--- Given request ---
How many lines in the items below contain the string "sketchPlane"? Case counts. Reply with the number alone.

Extracted data entries:
_ _ _ _ _ _ _

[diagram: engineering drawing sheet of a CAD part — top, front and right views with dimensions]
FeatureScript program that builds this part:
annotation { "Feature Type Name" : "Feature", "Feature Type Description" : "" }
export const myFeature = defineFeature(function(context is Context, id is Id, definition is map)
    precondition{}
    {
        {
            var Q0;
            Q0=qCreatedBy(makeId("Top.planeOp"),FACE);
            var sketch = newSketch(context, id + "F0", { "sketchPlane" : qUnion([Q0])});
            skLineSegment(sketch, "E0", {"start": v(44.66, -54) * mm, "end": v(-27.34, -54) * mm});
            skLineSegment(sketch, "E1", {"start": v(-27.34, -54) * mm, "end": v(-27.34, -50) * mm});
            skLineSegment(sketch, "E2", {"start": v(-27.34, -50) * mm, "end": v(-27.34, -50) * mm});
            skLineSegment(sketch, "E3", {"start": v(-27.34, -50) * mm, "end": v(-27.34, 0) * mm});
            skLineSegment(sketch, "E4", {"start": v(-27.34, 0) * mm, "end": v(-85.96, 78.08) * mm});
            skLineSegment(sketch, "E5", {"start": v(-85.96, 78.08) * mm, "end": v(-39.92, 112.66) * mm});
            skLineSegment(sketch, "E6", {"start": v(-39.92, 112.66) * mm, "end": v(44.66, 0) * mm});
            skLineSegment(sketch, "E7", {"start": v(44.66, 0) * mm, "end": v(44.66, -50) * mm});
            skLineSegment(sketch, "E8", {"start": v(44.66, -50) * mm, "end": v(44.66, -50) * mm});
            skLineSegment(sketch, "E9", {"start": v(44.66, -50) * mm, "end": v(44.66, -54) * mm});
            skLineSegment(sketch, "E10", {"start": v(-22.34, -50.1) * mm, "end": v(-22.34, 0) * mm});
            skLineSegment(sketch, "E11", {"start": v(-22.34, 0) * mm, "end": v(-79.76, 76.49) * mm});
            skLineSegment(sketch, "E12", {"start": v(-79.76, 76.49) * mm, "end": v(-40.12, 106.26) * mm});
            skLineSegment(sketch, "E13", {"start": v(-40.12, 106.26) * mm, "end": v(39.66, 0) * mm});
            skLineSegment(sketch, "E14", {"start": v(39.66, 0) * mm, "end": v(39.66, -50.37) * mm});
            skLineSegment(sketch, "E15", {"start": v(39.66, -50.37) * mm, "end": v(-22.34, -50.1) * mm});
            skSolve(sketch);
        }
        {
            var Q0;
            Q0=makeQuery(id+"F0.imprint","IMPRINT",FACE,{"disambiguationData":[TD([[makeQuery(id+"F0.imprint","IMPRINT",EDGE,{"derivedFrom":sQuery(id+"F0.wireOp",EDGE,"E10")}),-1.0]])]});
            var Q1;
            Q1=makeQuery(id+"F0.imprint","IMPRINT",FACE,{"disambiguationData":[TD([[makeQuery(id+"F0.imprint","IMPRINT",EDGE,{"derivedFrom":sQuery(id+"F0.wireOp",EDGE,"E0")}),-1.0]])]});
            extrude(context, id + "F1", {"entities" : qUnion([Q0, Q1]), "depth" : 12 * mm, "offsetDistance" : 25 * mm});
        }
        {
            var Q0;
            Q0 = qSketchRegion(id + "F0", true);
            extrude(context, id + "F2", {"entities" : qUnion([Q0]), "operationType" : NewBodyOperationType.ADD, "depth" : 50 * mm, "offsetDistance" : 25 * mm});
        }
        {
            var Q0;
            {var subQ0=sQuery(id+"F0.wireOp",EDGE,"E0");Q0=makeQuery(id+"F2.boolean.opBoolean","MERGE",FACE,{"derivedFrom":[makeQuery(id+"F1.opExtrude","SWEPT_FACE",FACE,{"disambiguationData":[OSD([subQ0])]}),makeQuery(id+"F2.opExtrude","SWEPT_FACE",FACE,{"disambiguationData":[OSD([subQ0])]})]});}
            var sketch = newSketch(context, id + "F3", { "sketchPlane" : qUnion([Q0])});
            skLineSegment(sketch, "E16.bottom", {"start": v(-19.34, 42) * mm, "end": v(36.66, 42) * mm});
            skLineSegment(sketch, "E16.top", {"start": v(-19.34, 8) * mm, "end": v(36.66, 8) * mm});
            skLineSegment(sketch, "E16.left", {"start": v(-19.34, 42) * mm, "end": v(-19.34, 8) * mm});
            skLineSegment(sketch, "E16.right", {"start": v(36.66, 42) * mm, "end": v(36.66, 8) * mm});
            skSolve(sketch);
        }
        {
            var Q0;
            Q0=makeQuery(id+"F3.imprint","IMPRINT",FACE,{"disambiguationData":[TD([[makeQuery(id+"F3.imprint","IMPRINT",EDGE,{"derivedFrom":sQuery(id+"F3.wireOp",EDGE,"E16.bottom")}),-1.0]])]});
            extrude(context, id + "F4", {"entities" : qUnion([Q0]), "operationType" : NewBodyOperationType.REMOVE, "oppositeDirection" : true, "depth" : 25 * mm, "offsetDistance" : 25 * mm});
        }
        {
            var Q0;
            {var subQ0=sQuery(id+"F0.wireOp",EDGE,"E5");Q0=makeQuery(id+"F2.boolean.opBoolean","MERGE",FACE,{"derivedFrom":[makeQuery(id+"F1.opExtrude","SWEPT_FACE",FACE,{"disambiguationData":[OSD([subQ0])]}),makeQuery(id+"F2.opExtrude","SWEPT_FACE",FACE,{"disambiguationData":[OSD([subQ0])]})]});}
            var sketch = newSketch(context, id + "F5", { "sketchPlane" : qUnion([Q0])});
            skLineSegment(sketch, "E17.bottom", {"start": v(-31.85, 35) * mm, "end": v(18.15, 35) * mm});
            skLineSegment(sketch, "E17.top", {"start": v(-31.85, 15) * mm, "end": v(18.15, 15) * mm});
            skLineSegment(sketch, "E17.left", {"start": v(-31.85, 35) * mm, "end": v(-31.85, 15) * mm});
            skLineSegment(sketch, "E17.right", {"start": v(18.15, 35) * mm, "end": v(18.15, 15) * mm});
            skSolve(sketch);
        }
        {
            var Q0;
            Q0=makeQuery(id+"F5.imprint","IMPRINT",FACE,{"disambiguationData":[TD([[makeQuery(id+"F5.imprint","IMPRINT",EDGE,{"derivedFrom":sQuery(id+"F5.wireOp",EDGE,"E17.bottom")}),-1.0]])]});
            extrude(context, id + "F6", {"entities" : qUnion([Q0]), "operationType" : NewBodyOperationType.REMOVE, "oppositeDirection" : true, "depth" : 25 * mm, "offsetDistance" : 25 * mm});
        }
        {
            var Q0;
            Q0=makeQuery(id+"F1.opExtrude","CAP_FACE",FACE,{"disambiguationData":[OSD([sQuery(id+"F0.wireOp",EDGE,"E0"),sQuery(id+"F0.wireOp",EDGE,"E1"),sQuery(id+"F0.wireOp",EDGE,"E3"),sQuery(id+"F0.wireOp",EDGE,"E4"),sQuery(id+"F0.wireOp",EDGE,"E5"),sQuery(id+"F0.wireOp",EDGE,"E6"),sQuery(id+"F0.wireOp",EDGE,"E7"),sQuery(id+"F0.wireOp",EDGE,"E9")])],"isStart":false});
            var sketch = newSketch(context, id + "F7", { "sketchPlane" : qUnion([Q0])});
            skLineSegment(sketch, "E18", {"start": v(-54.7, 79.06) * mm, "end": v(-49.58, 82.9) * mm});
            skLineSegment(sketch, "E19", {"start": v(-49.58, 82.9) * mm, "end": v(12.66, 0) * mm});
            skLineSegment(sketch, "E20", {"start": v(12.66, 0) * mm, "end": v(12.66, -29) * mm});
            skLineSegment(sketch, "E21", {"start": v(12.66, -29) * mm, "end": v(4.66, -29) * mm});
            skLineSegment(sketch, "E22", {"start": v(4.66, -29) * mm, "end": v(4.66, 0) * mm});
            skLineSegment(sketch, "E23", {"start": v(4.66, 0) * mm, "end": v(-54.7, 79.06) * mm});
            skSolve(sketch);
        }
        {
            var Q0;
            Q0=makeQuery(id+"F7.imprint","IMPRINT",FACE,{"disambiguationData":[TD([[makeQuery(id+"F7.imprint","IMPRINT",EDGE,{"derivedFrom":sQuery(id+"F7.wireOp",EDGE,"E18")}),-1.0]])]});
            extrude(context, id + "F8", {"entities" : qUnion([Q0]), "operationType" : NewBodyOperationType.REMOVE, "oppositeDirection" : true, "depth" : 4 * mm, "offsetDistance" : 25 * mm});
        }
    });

_ _ _ _ _ _ _

--- Exercise solution ---
4